Com a morte de Marlen Khutsiev despareceu uma figura fundamental na história do cinema soviético e russo: a discussão do(s) realismo(s) está no centro do seu universo criativo — este texto foi publicado no Diário de Notícias (21 Março), com o título 'Realismo social contra realismo socialista'.
Ao princípio da tarde do dia 19 de Março, surgiu a notícia da morte do cineasta Marlen Khutsiev, contava 93 anos. Tendo assinado a sua primeira longa-metragem, Spring on Zarechnaya Ulitsa, em 1956, no período de “degelo” na URSS que se seguiu às perseguições e censura do aparelho estalinista, Khutsiev viria a impor-se como um nome de fundamental importância na história do cinema soviético e russo.
Escrevo estas notas um dia mais tarde e verifico que o IMDb ainda não deu a notícia. É uma lacuna sintomática da sua filosofia informativa, ancorada numa postura de “bíblia” da cinefilia. Há longas semanas que o IMDb multiplica notícias, curiosidades ou entrevistas sobre Capitão Marvel e os “blockbusters” americanos que se anunciam para a temporada de Verão... O certo é que o desaparecimento de um criador tão importante como Khutsiev não é assunto prioritário.
Não se leia nesta observação qualquer suspeita em relação ao cinema dos EUA. Sou mesmo dos que continuam a pensar que é de Hollywood e das suas margens que continuam a surgir algumas das obras mais fascinantes da produção contemporânea. E também não se trata de recusar ao IMDb o reconhecimento da acumulação de muita informação útil.
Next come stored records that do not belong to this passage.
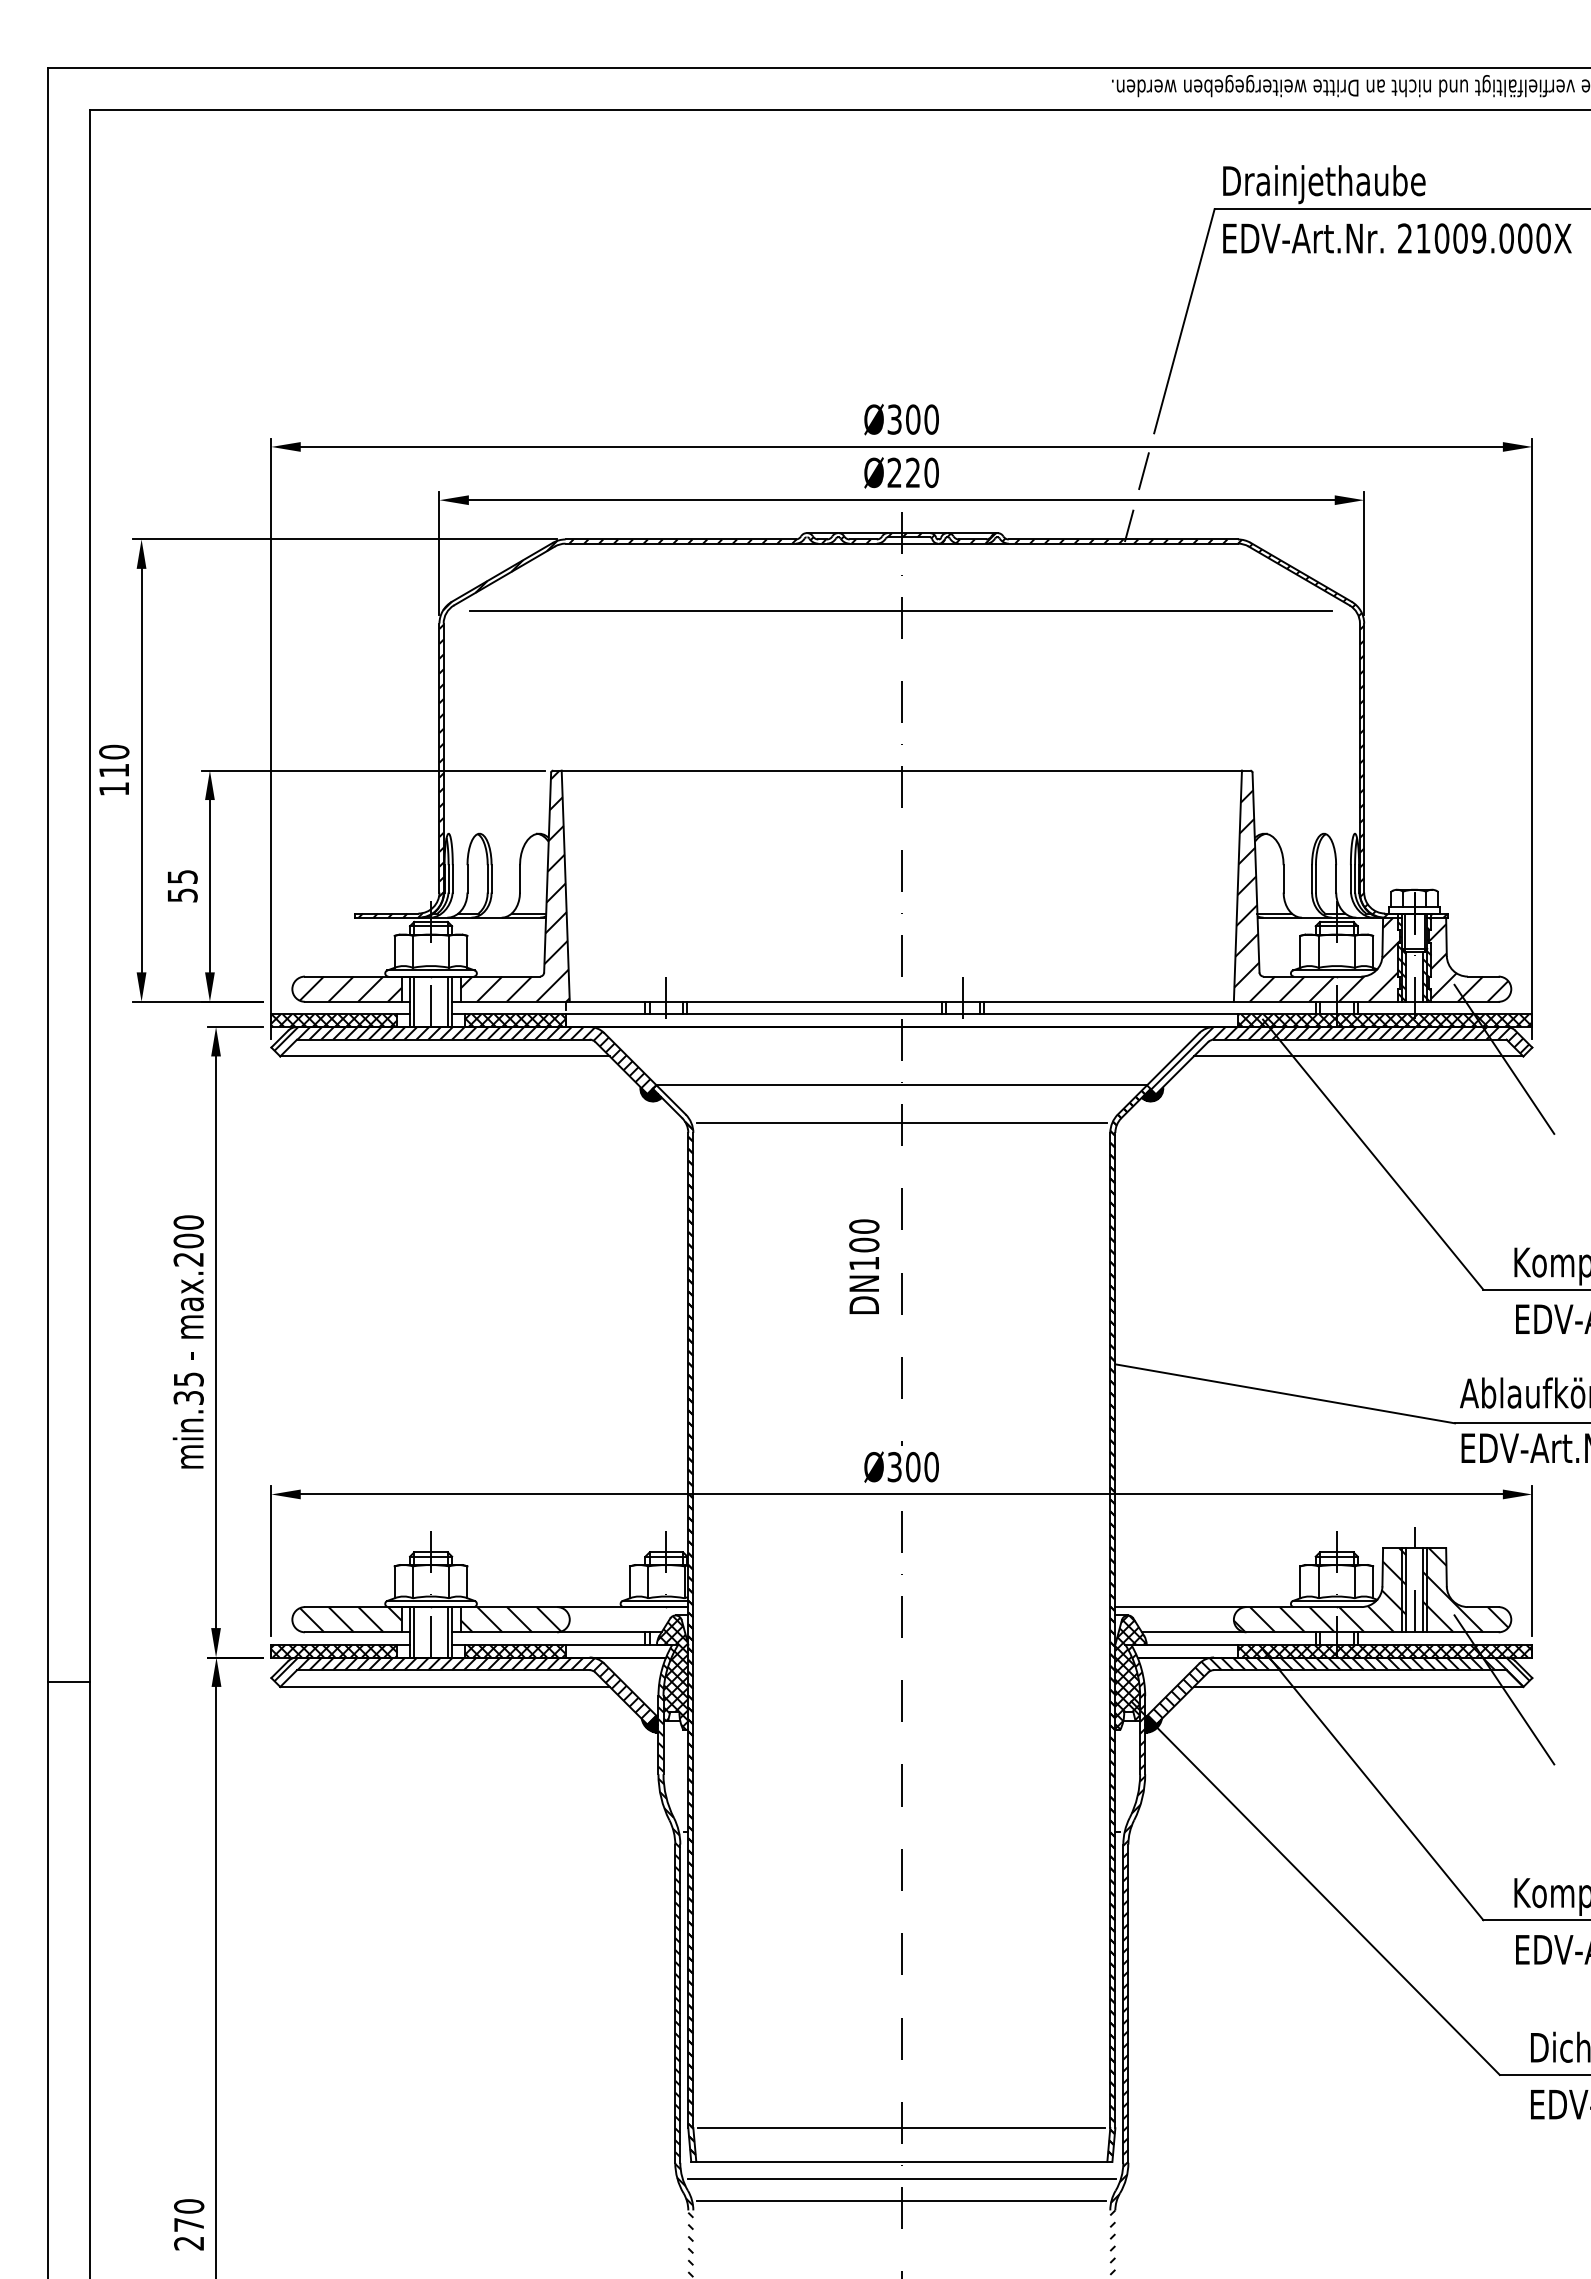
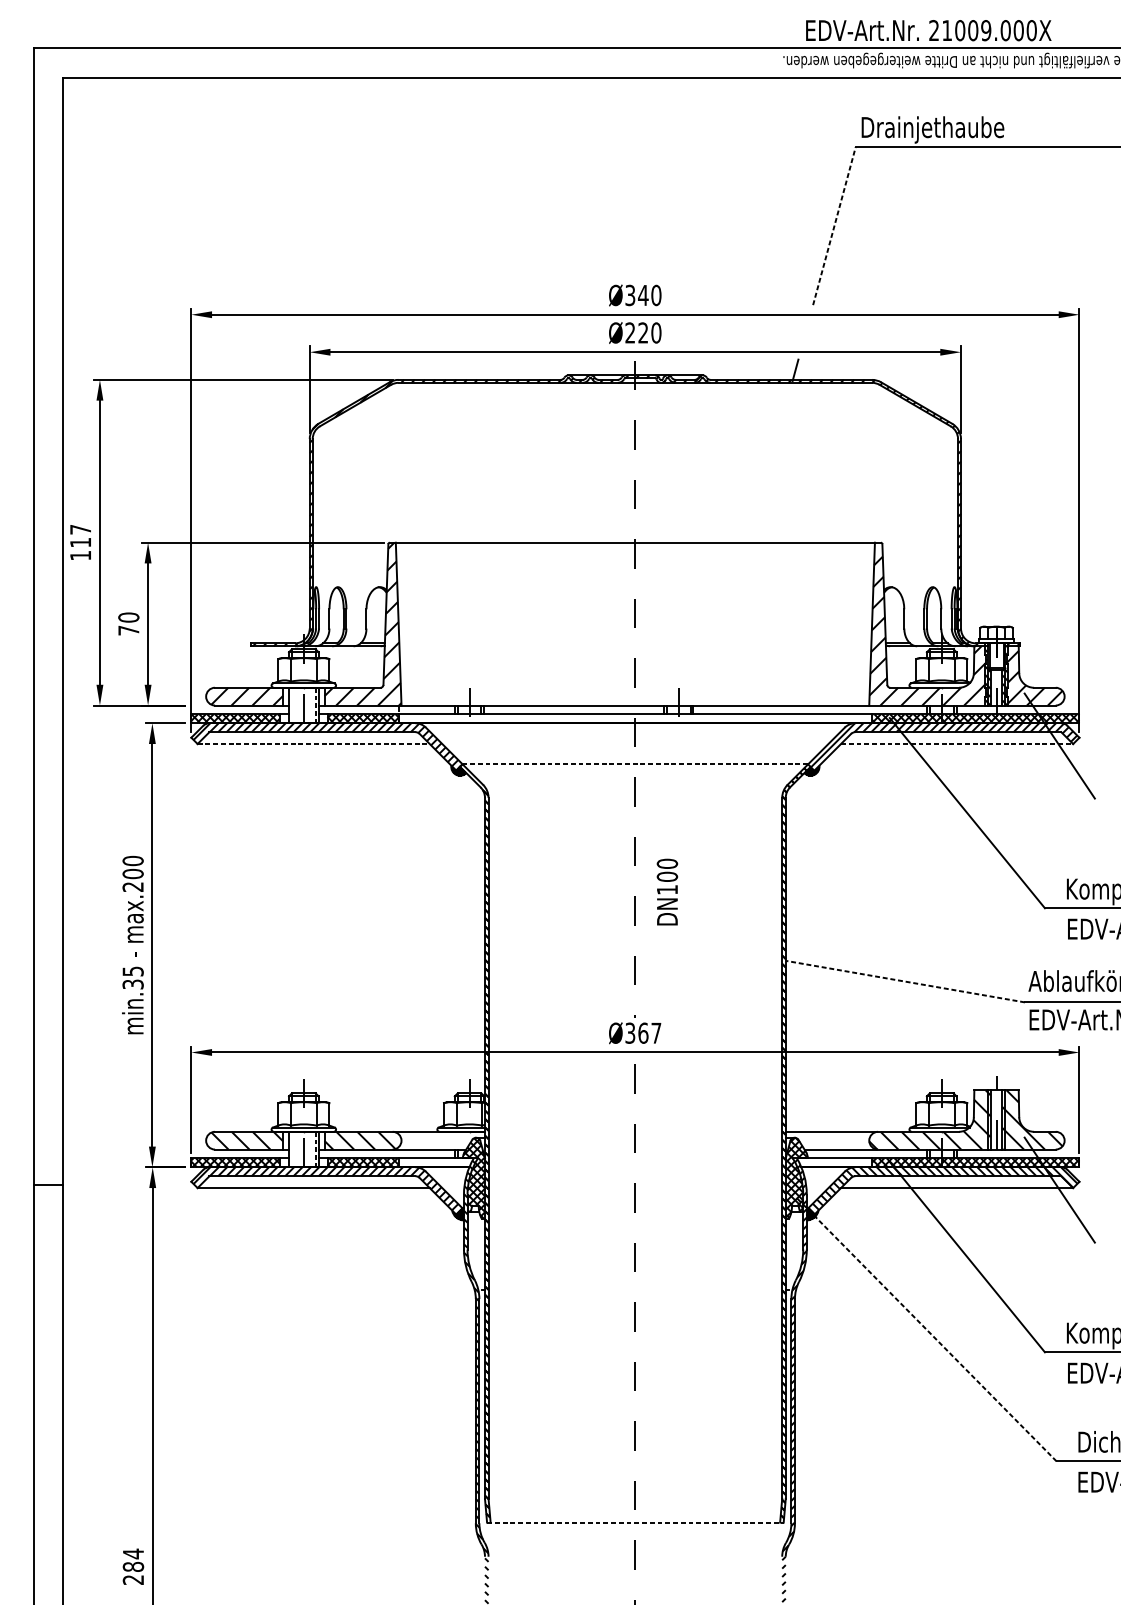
text: (1397, 238) -> (928, 30), moved
line: (1184, 320) -> (834, 225), solid -> dashed
text: (912, 419) -> (642, 295), Ø300 -> Ø340
line: (1143, 471) -> (805, 332), removed
line: (900, 610) -> (634, 429), removed
text: (114, 751) -> (80, 529), 110 -> 117
text: (182, 885) -> (128, 623), 55 -> 70
line: (414, 1001) -> (292, 705), removed
line: (447, 1002) -> (315, 706), solid -> dashed
line: (445, 1056) -> (313, 744), solid -> dashed
line: (1358, 1056) -> (957, 744), solid -> dashed
line: (901, 1085) -> (635, 764), solid -> dashed
line: (901, 1122) -> (635, 790), removed
text: (864, 1266) -> (667, 891), moved
line: (1284, 1393) -> (904, 981), solid -> dashed
text: (922, 1467) -> (649, 1033), Ø300 -> Ø367
line: (414, 1632) -> (292, 1149), removed
line: (447, 1632) -> (315, 1149), solid -> dashed
line: (1315, 1887) -> (926, 1329), solid -> dashed
line: (901, 2128) -> (635, 1499), removed
line: (901, 2161) -> (635, 1522), solid -> dashed
line: (901, 2178) -> (635, 1534), removed
line: (901, 2201) -> (635, 1550), removed
text: (189, 2215) -> (133, 1560), 270 -> 284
Acontece que, para além desta ausência do obituário de Khutsiev, por ele perpassa uma indiferença estrutural que, muitas vezes, nem sequer se mostra atenta à pluralidade da produção dos EUA.
A importância de Khutsiev é tanto maior quanto envolve a metódica discussão do que seja, ou possa ser, um realismo social, em contraste, precisamente, com a apertada formatação ideológica do sistema estético e narrativo que vigorou na URSS e entrou para a história com a designação de realismo socialista. Exemplo modelar do seu olhar poderá ser Chuva de Julho (1967), retrato íntimo de uma mulher que, nos seus trinta anos, reavalia a lógica (ou falta de lógica) de toda a sua existência, com uma versatilidade dramática e uma compaixão humana de fazer inveja a algumas visões “militantes” da nossa actualidade.
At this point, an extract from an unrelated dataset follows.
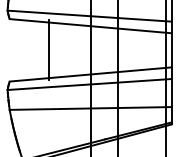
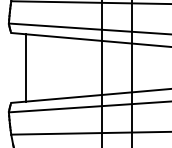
line: (48, 50) -> (25, 68), moved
Aliás, as ramificações de tal sistema podem encontrar-se na produção artística de vários países do antigo Bloco de Leste. No cinema recente, tivemos uma notável abordagem desse estado de coisas na República Democrática Alemã no filme Nunca Deixes de Olhar, de Florian Henckel von Donnersmarck, um dos nomeados para o Oscar de melhor filme estrangeiro.
O que está em causa, entenda-se, é sempre, em última instância, o (des)conhecimento de criadores como Khutsiev. E se importa não demonizar a produção “made in USA”, é preciso também não contribuir para o esquematismo oposto que consiste em consagrar de forma beata tudo o que, vindo de contextos mais ou menos distantes, exibe ou pode exibir um emblema de “independente” ou “alternativo”. O que está em causa é a intransigente defesa de uma pluralidade cultural que, decididamente, mesmo com as suas virtudes informativas, o IMDb não encarna.
_____NOTA: Em Lisboa, o cinema Monumental vai homenagear Marlen Khutsiev (1925-2019) com a exibição de Chuva de Julho em cópia digital restaurada — domingo, dia 24 (21h30).